Abdaljawad Omar
L’inauguration festive de l’Icon Mall de Ramallah alors que le génocide de Gaza se poursuit montre que les élites palestiniennes ne sont pas simplement indifférentes, mais éhontées. Pourtant, beaucoup de ceux qui ressentent de la honte agissent comme s’il s’agissait du seul moyen restant de s’engager politiquement.
Le 12 avril, un nouveau centre commercial a été inauguré à Ramallah sous le nom de “Icon” —, un choix délibéré qui cherche non seulement à nommer mais aussi à consacrer, présenter l’exemplaire comme sacré. L’ouverture a été marquée par un spectacle à part entière : des danseurs chorégraphiés, de la musique de célébration, une foule festive et une cérémonie d’inauguration en présence de responsables et d’élites palestiniennes. C’était une esthétique de faste, une performance de normalité soigneusement mise en scène. Mais alors que les images et les vidéos de l’événement circulaient en ligne, elles sont entrées en collision avec la réalité du massacre en cours à Gaza. Les réseaux sociaux ont éclaté —, en particulier de la part des Gazaouis et des Palestiniens du monde entier —, dans une vague de colère, de chagrin et d’incrédulité. Comment pourrait-il y avoir de la danse alors que les corps sont encore retirés des décombres? Comment une telle démonstration pourrait-elle se dérouler à une époque où des familles entières étaient effacées quotidiennement?
Aucune excuse ou explication officielle n’a été offerte par la direction du centre commercial. Il y avait plutôt un silence étudié — ou pire, le message implicite qu’aucune excuse n’était nécessaire. Dans le refus de reconnaître la dissonance, une condition affective plus profonde commence à se manifester : pas simplement l’indifférence, la, mais l’impudeur — un désaveu du moment politique si complet que même le génocide ne peut interrompre le rythme du désir des consommateurs. Il ne s’agit pas simplement de l’ouverture d’un espace commercial; c’est la mise en scène d’un nouveau rituel et la sanctification de la forme marchande comme objet central du culte contemporain pour une classe moyenne palestinienne.

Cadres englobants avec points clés
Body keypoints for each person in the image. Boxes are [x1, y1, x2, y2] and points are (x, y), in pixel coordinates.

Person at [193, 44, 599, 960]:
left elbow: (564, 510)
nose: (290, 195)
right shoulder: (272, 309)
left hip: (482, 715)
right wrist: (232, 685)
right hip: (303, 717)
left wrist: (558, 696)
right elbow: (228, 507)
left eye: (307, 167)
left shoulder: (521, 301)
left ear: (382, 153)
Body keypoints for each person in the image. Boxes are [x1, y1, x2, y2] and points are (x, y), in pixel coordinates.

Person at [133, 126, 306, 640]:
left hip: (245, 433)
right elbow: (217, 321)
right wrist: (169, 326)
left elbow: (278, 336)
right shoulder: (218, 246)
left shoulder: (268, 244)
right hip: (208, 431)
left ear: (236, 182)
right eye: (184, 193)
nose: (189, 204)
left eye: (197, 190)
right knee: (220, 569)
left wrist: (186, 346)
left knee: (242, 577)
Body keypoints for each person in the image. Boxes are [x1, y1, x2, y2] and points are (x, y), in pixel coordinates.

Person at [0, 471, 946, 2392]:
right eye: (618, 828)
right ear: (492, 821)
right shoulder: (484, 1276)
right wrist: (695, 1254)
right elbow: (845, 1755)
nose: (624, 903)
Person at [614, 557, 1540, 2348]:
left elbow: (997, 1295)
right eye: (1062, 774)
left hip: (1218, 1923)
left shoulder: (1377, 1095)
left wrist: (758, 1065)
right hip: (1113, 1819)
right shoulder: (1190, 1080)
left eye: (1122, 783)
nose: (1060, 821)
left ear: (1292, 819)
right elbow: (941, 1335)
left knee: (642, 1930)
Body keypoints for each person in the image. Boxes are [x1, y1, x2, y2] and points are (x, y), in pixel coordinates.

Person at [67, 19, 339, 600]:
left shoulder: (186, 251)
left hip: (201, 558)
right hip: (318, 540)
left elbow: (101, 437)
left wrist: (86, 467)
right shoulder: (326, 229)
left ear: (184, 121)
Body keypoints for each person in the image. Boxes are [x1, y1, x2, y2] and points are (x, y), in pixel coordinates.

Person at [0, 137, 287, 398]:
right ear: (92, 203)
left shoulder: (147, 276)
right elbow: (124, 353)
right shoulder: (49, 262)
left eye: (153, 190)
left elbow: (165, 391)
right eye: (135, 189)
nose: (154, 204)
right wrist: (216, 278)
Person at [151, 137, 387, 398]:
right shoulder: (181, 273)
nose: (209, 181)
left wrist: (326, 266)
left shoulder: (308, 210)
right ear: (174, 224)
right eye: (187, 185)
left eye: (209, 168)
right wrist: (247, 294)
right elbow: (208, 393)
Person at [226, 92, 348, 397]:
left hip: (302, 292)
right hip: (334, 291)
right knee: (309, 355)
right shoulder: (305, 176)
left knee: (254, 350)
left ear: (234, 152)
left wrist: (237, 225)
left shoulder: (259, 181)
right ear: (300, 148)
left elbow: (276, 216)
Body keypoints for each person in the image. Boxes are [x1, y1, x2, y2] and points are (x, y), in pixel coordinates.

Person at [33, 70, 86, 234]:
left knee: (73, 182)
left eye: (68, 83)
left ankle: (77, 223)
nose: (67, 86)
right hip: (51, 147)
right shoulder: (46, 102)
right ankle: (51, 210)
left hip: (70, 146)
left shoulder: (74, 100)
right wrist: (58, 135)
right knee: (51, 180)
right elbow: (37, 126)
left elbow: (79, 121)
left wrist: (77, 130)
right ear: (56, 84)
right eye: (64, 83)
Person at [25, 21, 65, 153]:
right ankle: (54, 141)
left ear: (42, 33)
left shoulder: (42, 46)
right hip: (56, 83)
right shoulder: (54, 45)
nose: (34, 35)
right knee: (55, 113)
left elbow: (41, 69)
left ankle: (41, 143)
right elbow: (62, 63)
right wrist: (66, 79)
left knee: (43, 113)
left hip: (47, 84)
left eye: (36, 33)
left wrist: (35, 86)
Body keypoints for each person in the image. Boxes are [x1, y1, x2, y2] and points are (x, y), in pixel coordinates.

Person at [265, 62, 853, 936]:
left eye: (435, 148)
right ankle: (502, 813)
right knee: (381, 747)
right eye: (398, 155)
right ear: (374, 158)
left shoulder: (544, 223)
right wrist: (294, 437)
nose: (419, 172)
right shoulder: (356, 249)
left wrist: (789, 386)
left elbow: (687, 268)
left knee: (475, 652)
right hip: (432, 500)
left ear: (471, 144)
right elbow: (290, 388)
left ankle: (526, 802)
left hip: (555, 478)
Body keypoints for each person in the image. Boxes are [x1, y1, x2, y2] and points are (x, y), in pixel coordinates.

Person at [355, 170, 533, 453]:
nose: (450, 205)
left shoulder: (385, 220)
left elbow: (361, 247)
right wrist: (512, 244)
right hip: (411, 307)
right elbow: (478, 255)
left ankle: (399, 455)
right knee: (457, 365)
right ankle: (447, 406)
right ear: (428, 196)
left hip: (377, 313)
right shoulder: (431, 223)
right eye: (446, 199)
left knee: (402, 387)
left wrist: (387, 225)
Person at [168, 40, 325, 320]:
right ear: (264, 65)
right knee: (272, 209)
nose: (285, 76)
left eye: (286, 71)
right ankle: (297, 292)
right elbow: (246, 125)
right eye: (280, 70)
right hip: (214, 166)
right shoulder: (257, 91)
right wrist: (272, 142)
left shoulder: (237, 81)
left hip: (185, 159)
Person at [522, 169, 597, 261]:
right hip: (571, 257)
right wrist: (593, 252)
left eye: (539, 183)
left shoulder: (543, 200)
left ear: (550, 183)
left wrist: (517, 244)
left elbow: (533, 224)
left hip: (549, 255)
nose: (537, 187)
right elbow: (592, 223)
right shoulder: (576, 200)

• Tâches et exercices
A. Recopiez le passage du texte sur l'Icon Mall, de « Aucune excuse ou » à « classe moyenne palestinienne. ».
B. Donnez la suite du texte sur l'inauguration de l'Icon Mall de Ramallah, après sa dernière phrase.
Le matériel n'a aucun rôle dans ce travail.

• Réponses par tâche
A.
Aucune excuse ou explication officielle n’a été offerte par la direction du centre commercial. Il y avait plutôt un silence étudié — ou pire, le message implicite qu’aucune excuse n’était nécessaire. Dans le refus de reconnaître la dissonance, une condition affective plus profonde commence à se manifester : pas simplement l’indifférence, la, mais l’impudeur — un désaveu du moment politique si complet que même le génocide ne peut interrompre le rythme du désir des consommateurs. Il ne s’agit pas simplement de l’ouverture d’un espace commercial; c’est la mise en scène d’un nouveau rituel et la sanctification de la forme marchande comme objet central du culte contemporain pour une classe moyenne palestinienne.

B.
Le centre commercial se dresse le long de la route menant à l’Université de Birzeit, elle-même autrefois constituée comme un appareil exemplaire d’enseignement supérieur, imaginé dans les années 1980 comme un espace de production de la conscience nationaliste et de réflexion sur le monde : ses exclusions, ses violences, ses limites. Que le chemin vers un tel site soit désormais bordé de temples de consommation n’est pas accidentel, mais paradigmatique. La route était autrefois le site de l’ancien mantra de
sumud — résister au point de contrôle et arriver à l’université en signe d’endurance contre l’appareil qui cherchait à l’obstruer au plus fort de la Deuxième Intifada. Aujourd’hui, dans un renversement presque complet, c’est le monde des jeunes, imprégné de l’impératif de s’accumuler, qui a réinscrit l’université non pas comme une destination mais comme une interruption. Pause entre les quarts de travail ou les promenades dans le centre commercial, l’université s’attarde non pas comme un lieu de pensée, mais comme une pause dans la nouvelle liturgie de circulation.